La lettera di Ativa al ministero “Revochiamo gli abbonamenti”

Paola Italiano – LaStampa
Più di trentamila pendolari rischiano di vedere cancellato il loro abbonamento alla tangenziale di Torino a partire da settembre. Questo, per decisione di Ativa, la società titolare della concessione, che lo ha comunicato con una lettera al ministero dei Trasporti un paio di giorni prima di Ferragosto. La novità arriva dopo l’ultima riunione del cda, all’inizio del mese. Un mese in cui scadeva la concessione che, dopo un lungo braccio di ferro, dovrà infine essere messa a gara – come previsto dalle norme europee e dal codice degli appalti che le recepisce – e per cui Ativa ha ottenuto soltanto una proroga di 18 mesi. Una ripicca?
Cosa e perché
Ativa non la mette in questi termini, ma è chiaro che l’eventuale revoca degli abbonamenti crea un danno e una complicazione per i pendolari e rischia di far insorgere alcuni Comuni della cintura, quelli in cui i cittadini sono costretti a pagare. L’«abbonamento pendolari Satt» si realizza con un sistema di pagamento forfettario del pedaggio tramite il «Telepass Family»: il costo è di 28,10 euro al mese, vale per i privati che passano (almeno una volta al mese) le barriere della Tangenziale, nei caselli in cui è previsto il pedaggio: Vadò e Trofarello, Beinasco, Bruere, Falchera, Settimo Torinese.

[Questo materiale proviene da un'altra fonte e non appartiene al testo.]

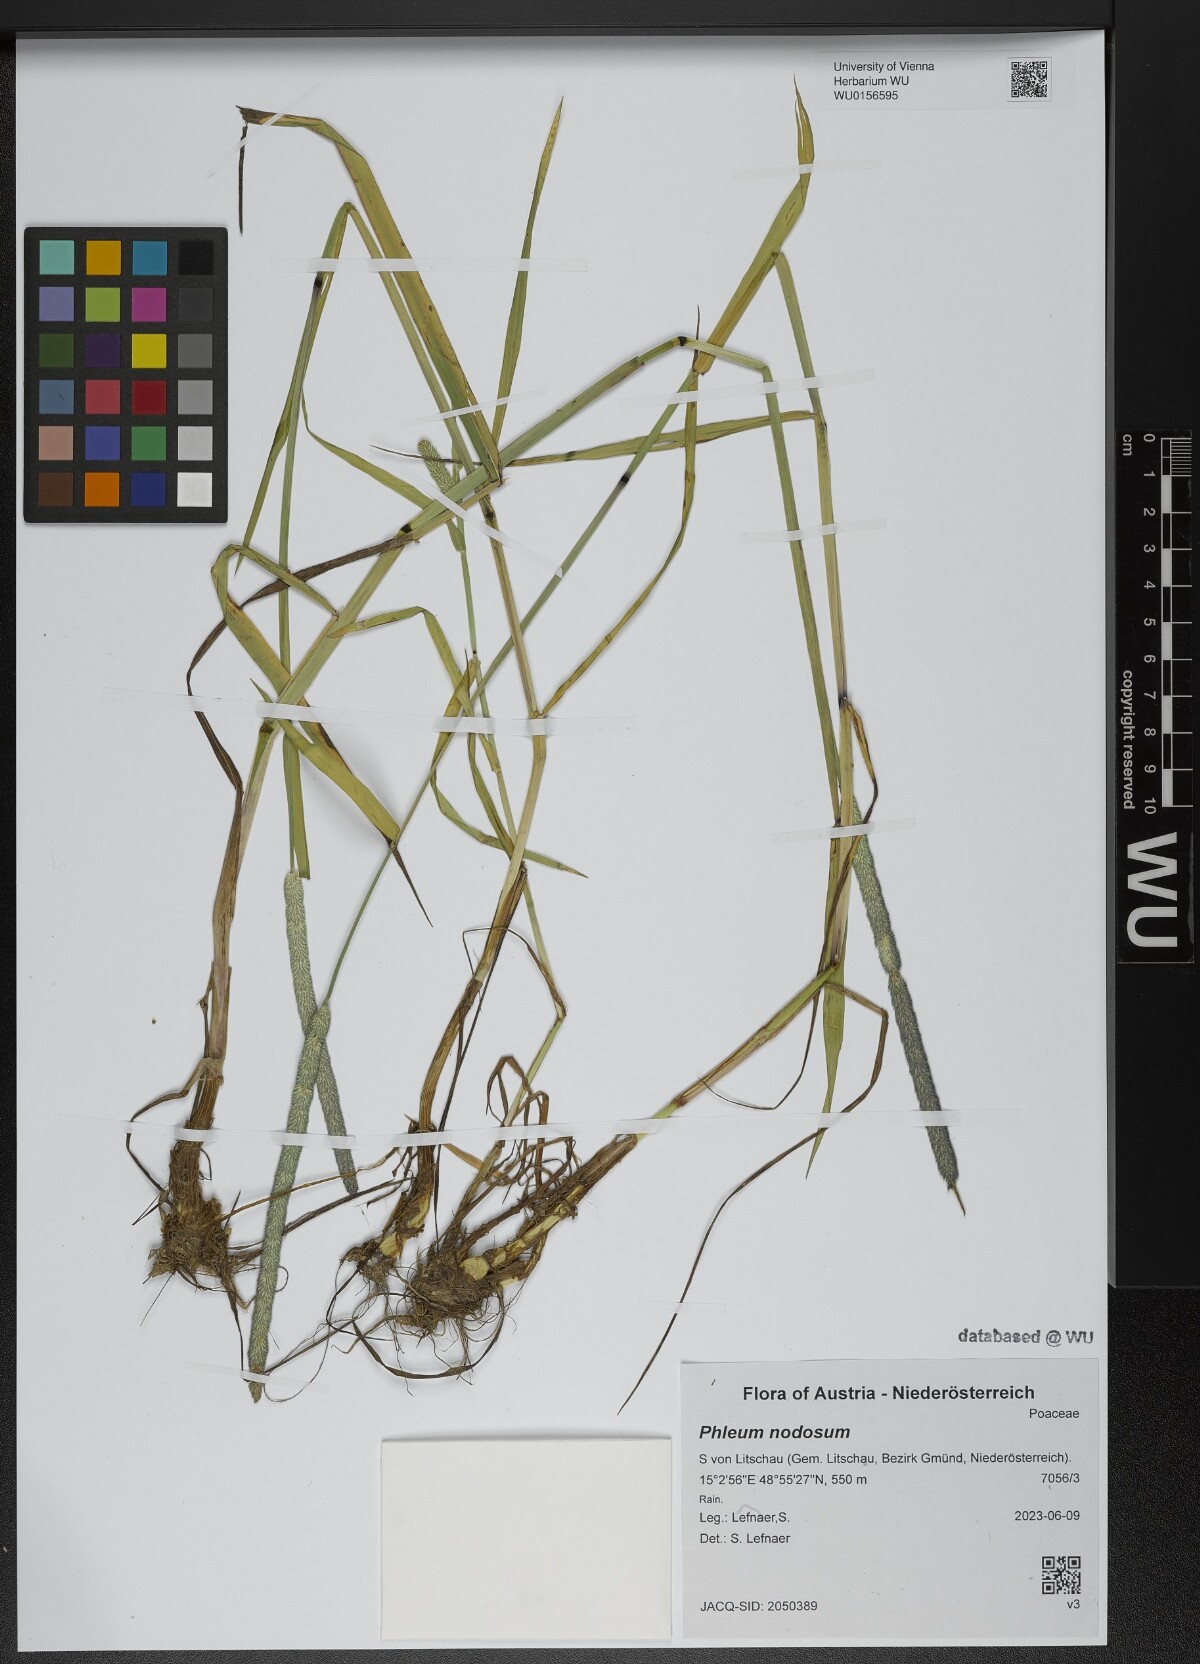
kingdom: Plantae
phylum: Tracheophyta
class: Liliopsida
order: Poales
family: Poaceae
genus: Phleum
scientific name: Phleum pratense
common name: Timothy grass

Revocare gli abbonamenti, fortemente voluti dal territorio, significa tornare alle precedenti agevolazioni: cioè uno sconto del 20% concesso a chi effettua non meno di 20 e non più di 25 passaggi al mese dalle barriere. Meno conveniente, oltretutto ottenibile solo su richiesta, volta per volta, e non con l’attuale sistema automatico.

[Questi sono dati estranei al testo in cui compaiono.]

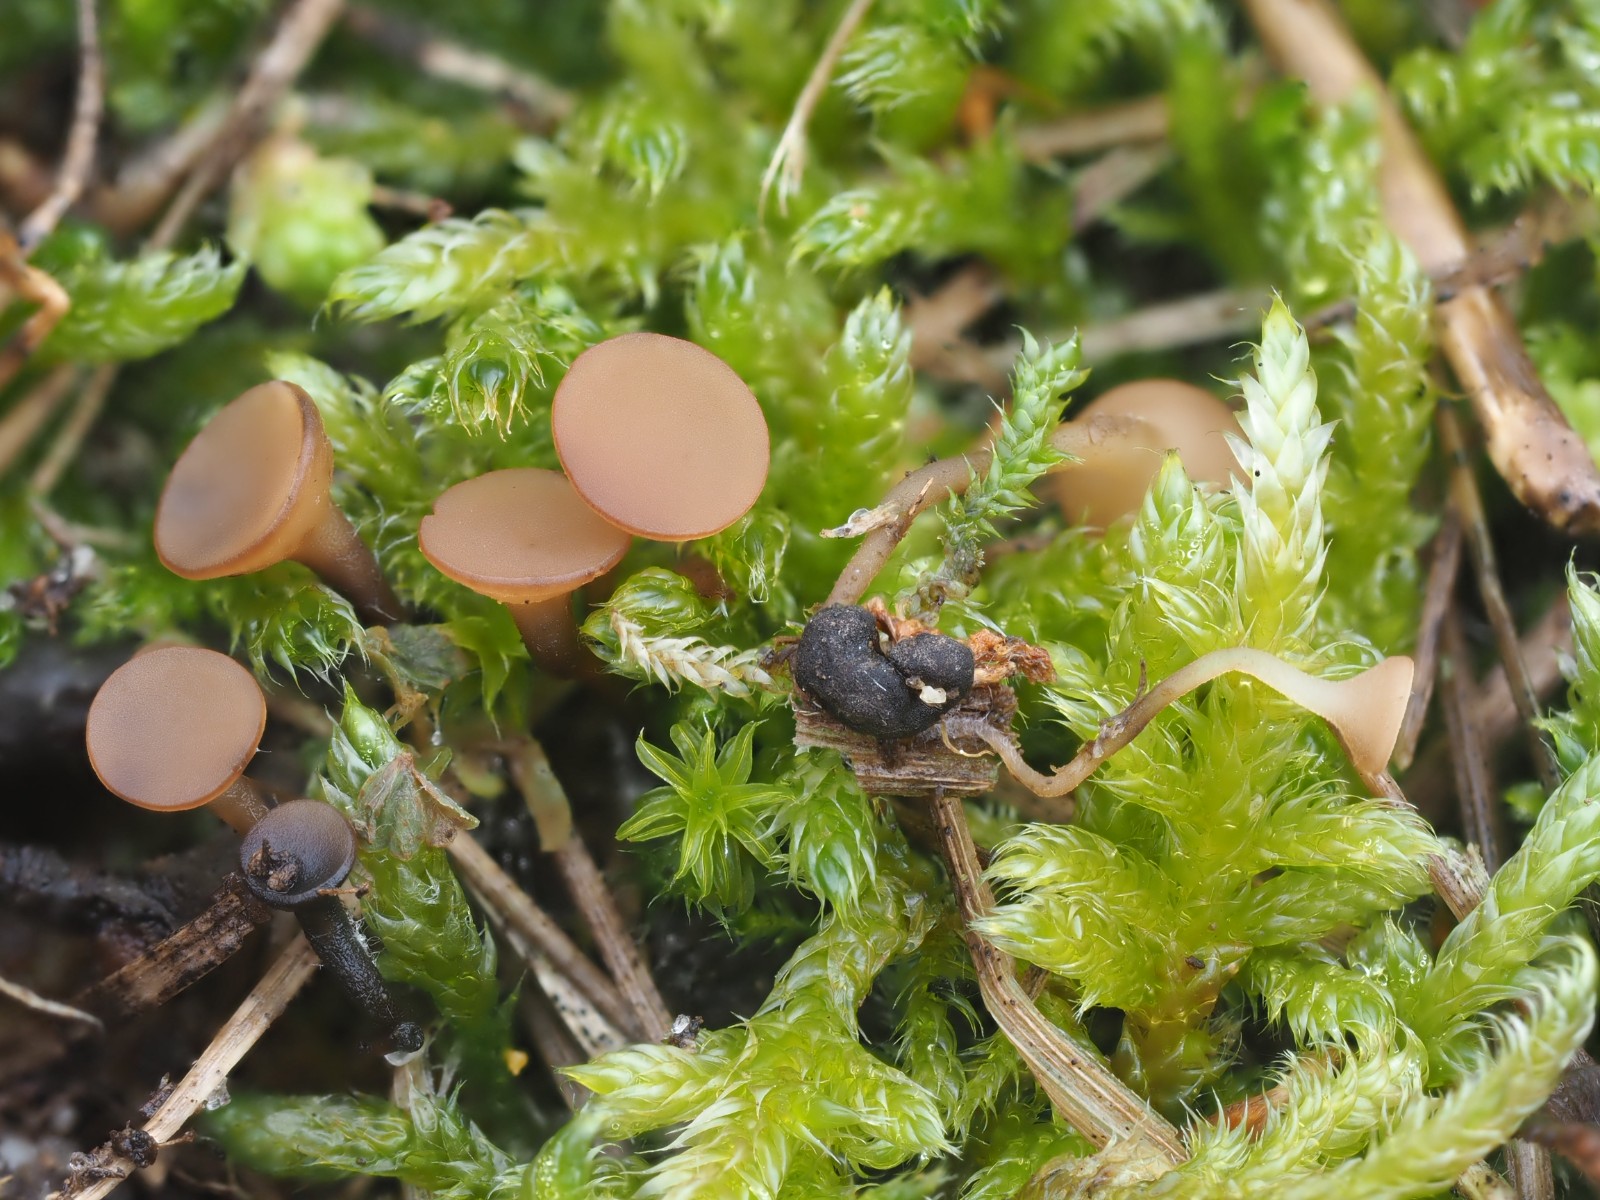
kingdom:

«Se lo faranno, chiederò un’immediata diffida e una gestione in amministrazione controllata per i prossimi 18 mesi»: a scagliarsi contro Ativa e contro quella che suona gli sembra una sorta di vendetta per il mancato rinnovo della concessione è il senatore Stefano Esposito (Pd), vicepresidente della commissione Trasporti al Senato, che da anni si batte perchè siano rispettate le regole che prevedono una gara pubblica alla scadenza della concessione il 31 agosto 2016 (e la linea del governo Renzi è indire una gara europea a ogni scadenza di concessione per le autostrade). Ativa, che oltre alla tangenziale gestisce l’autostrada Torino-Ivrea-Quincinetto aveva invocato la proroga ma, dopo lunghe discussioni e un contenzioso anche legale, la decisione del ministero è stata una proroga di carattere tecnico: un anno e mezzo, che servirà per predisporre il bando (a cui la stessa Ativa potrà partecipare) e in cui sono autorizzate solo le opere di manutenzione straordinaria. Ma è in corso un tavolo di lavoro per decidere se, e per quali importi, autorizzare e finanziare le opere straordinarie che la società dice essere «urgenti e improrogabili». È su queste opere che inciderebbe l’amministrazione controllata di cui parla Esposito: vorrebbe dire che sarebbe il ministero ad autorizzare, volta per volta, su ogni singolo lavoro (e ogni singolo importo). C’è poi un altro problema. Ativa è partecipata dalla Città Metropolitana per un quota di poco meno del 18%, rappresentata nel cda dall’ex sindaco di Moncalieri Roberta Meo. «Dovrebbe rappresentare gli interessi dei Comuni di Torino e della cintura, ma mi domando – dice il senatore Esposito – cosa ci stia a fare: è andata al cda che ha preso questa decisione? L’ha votata? Suggerirei ad Appendino, in qualità di sindaca metropolitana, di sostituirla con qualcuno che faccia davvero gli interessi della collettività. E non lo dico affatto – sottolinea Esposito – per fare polemica politica: Meo è del mio stesso partito».
Chiusura del Punto Blu
Ma c’è un’altra decisione di Ativa che rischia di avere contraccolpi molto negativi: la chiusura, a partire dal primo settembre, del Punto Blu alla barriera di Settimo Torinese, quello in cui si consegnano e ritirano i telepass e si vendono tessere Viacard. Significa che 13 lavoratori saranno messi in mobilità. In questo caso, però, il problema è con Autostrade per l’Italia Spa, per conto del quale Ativa lo gestisce, che non ha versato i corrispettivi dovuti. «Se Autostrade deve dei soldi ad Ativa – commenta ancora Esposito – bisogna attivarsi perché glieli dia, ma non si capisce perchè una grande società come Ativa debba creare nuovi disoccupati».